→ **Provided data**

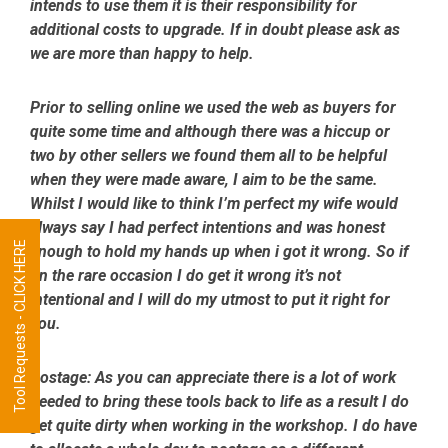
intends to use them it is their responsibility for
additional costs to upgrade. If in doubt please ask as
we are more than happy to help.
Prior to selling online we used the web as buyers for
quite some time and although there was a hiccup or
two by other sellers we found them all to be helpful
when they were made aware, I aim to be the same.
Whilst I would like to think I’m perfect my wife would
always say I had perfect intentions and was honest
Tool Requests - CLICK HERE
enough to hold my hands up when i got it wrong. So if
on the rare occasion I do get it wrong it’s not
intentional and I will do my utmost to put it right for
you.
Postage:
As you can appreciate there is a lot of work
needed to bring these tools back to life as a result I do
get quite dirty when working in the workshop. I do have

→ **Exercise**
The answer must consist solely of the lines from the first line of the data through the line containing "Tool Requests - CLICK HERE", inclusive, reproduced exactly and without pictures.

→ **Completed exercise**
intends to use them it is their responsibility for
additional costs to upgrade. If in doubt please ask as
we are more than happy to help.
Prior to selling online we used the web as buyers for
quite some time and although there was a hiccup or
two by other sellers we found them all to be helpful
when they were made aware, I aim to be the same.
Whilst I would like to think I’m perfect my wife would
always say I had perfect intentions and was honest
Tool Requests - CLICK HERE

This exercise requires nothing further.